Informations et Technologies

►               L'Autorité de la concurrence pourrait infliger jusqu'à 500 millions d'euros d'amende à Numericable pour avoir pris le contrôle de SFR avant d'avoir l'autorisation de le faire, selon le site internet des Echos.

►               Gemalto annonce son soutien à Cathay United Bank, une des principales banques à Taïwan, dans la sécurisation de ces services bancaires en ligne. La Ezio Mobilesuite de Gemalto assure aux clients de CUB un accès en tout sécurité à leurs services bancaires en ligne à partir de leurs ordinateurs, tablettes ou smartphones, en utilisant leurs téléphones portables comme un dispositif d'authentification

►               Portugal Telecom a écopé d'une amende de 1,25 million de dollars aux Etats-Unis pour avoir dissimulé la nature et les risques de ses investissements dans le conglomérat Espirito Santo.

Consommation

►               Richemont a enregistré des ventes en baisse de 13% en monnaies locales et de 14% en EUR sur les cinq premiers mois de son exercice décalé 2016/2017, clos au 31 août, par rapport à la même période l'an dernier. Le groupe s'attend à un bénéfice amputé de 45% pour l'ensemble du premier semestre, précise-t-il un communiqué. Les résultats sont inférieurs aux prévisions du consensus. Ce dernier s'attendait à des recettes en baisse de 10% en monnaies locales et de 12% en euro.
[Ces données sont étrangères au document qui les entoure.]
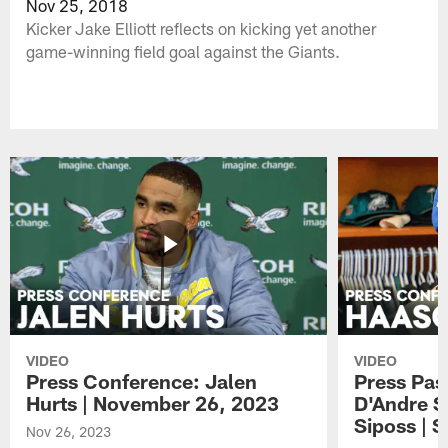
Nov 25, 2018
Kicker Jake Elliott reflects on kicking yet another
game-winning field goal against the Giants.
VIDEO
VIDEO
Press Conference: Jalen
Press Pas
Hurts | November 26, 2023
D'Andre S
Siposs | 
Nov 26, 2023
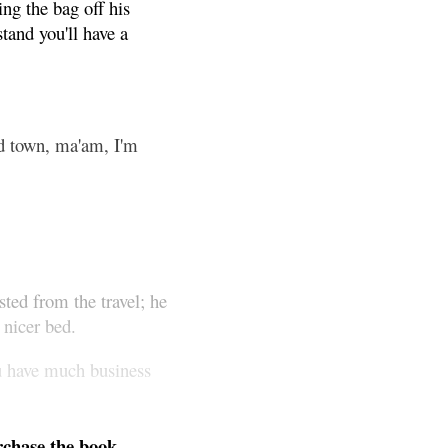
ng the bag off his
tand you'll have a
nd town, ma'am, I'm
sted from the travel; he
 nicer bed.
ou have much business
chase the book.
Dans l'horlogerie, qui comprend entre autres les marques Vacheron Constantin, Baume & Mercier, Jaeger-LeCoultre, Piaget, Lange & Söhne et IWC, les ventes ont décliné de 19%, soit 18% en monnaies locales (ML). Dans la joaillerie, incluant les marques Cartier et Van Cleef & Arpels, le chiffre d'affaires a chuté de 16%, soit une baisse de 15% hors effets de change. Toutes les zones géographiques ont enregistré des ventes en forte baisse. Les deux régions où le recul a été le plus marqué sont l'Europe (-18% en ML) et le Japon (-25% en ML). Le Moyen-Orient accuse un repli de 10% et l'Asie-Pacifique de 9% (ML). La chute est moins marquée dans la région Amériques (-6%). Le groupe s'attend à ce que l'environnement de marché ne s'améliore pas à court terme. Le bénéfice opérationnel devrait reculer de 45% au premier semestre, notamment à cause des coûts exceptionnels liés à la restructuration, qui avoisinent 65 mio EUR.

Pharmaceutique

►               Ipsen a annoncé que la Commission européenne avait accordé l'autorisation de mise sur le marché pour Cabometyx comprimés (cabozantinib) pour le traitement du cancer du rein avancé de l'adulte, que le Cabometyx avait amélioré la survie globale dans l'essai randomisé de phase 3, que l'autorisation va permettre la mise sur le marché dans les 28 états membres de l'union, en Norvège et en Islande.